#### EXTRAIT

━━━━━━

Qu’est-ce que la sacralisation du temps et de l’espace ? (R.C. Sproul)
Nous voyons souvent dans la Bible ce que nous appelons la sacralisation de l’espace et du temps. Cela signifie que nous voyons d’innombrables exemples où Dieu ou son peuple d’Israël ont donné une signification sacrée, sainte et consacrée à des moments et des événements particuliers qui ont eu lieu à leur époque. Réfléchissez à l’appel divin de Moïse dans le désert madianite : « Dieu dit : N’approche pas d’ici, ôte tes souliers de tes pieds, car le lieu sur lequel tu te tiens est une terre sainte » (Ex 3.5). Ce que Dieu voulait dire à Moïse n’était autre que : « Moïse, cet endroit du globe est à présent sacré ; c’est un lieu saint. » Ce n’est pas le fait que Moïse se tenait à cet endroit qui rendait le lieu saint. Il était saint parce que c’était un point d’intersection entre Dieu et son peuple. En survolant l’Ancien Testament, on remarque certains endroits particuliers dans lesquels Dieu a rencontré son peuple ou agi avec puissance pour le bien de son peuple. À ces occasions, il était souvent d’usage que le peuple marque l’endroit. En règle générale, c’était un autel tout simple fait de pierres qui était érigé.
À titre d’exemples, quand l’arche s’est posée au sommet du mont Ararat, l’une des premières choses que Noé a accomplies en sortant de l’arche a été de construire un autel à cet endroit pour se souvenir de ce lieu où Dieu les avait délivrés du déluge, lui et sa famille. Après avoir passé les eaux du Jourdain sous la direction de Josué, les enfants d’Israël ont érigé un monument. À maintes reprises dans l’Ancien Testament, nous voyons le peuple agir de la sorte. Quand Jacob a eu une vision nocturne d’anges de Dieu montant et descendant des cieux alors qu’il était en route pour trouver une femme, il a nommé ce lieu Béthel en disant : « Certainement, l’Éternel est en ce lieu, et moi, je ne le savais pas ! » (Ge 28.16.) Ensuite, il a pris la pierre qui lui avait servi d’oreiller pendant la nuit, il l’a ointe d’huile et l’a dressée pour marquer ce lieu où Dieu lui était apparu dans un songe et lui avait fait une promesse.

━━━━━━

#### MATÉRIEL FOURNI
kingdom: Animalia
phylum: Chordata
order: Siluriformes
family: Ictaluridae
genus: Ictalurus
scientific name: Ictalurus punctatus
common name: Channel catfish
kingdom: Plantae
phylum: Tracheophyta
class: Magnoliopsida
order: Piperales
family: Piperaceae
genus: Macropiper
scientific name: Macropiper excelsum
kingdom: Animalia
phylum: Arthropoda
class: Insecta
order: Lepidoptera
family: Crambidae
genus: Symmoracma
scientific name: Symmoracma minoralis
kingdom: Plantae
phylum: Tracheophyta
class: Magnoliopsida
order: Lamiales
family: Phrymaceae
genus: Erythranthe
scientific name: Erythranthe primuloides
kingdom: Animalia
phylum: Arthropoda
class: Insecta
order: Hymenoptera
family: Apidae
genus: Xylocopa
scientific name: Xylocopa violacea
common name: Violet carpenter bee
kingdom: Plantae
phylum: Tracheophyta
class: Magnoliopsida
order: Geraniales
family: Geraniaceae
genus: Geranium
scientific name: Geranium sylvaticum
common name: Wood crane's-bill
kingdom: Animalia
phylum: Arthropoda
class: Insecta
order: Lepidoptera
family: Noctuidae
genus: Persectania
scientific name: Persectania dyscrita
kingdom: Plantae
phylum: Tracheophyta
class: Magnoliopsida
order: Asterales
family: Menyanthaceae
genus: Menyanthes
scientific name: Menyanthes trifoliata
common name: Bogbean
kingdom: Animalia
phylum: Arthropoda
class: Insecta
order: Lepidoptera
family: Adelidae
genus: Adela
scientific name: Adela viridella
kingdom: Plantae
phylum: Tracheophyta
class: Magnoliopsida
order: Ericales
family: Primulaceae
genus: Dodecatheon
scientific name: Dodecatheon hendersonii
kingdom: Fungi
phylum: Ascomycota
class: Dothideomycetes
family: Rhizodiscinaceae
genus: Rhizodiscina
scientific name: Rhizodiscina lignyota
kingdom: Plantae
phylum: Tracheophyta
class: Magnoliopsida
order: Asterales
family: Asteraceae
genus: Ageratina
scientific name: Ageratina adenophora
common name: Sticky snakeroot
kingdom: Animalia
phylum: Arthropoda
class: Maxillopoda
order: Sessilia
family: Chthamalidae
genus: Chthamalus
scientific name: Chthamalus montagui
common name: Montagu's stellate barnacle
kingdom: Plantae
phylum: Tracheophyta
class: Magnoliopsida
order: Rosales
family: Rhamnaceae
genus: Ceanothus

━━━━━━

#### CONSIGNE
Relevez, dans l'ordre où ils apparaissent, tous les personnages humains de l'Ancien Testament nommés dans l'extrait sur la sacralisation de l'espace et du temps. Le matériel n'a aucun rôle dans cet exercice.

#### RÉSULTAT
Moïse, Noé, Josué, Jacob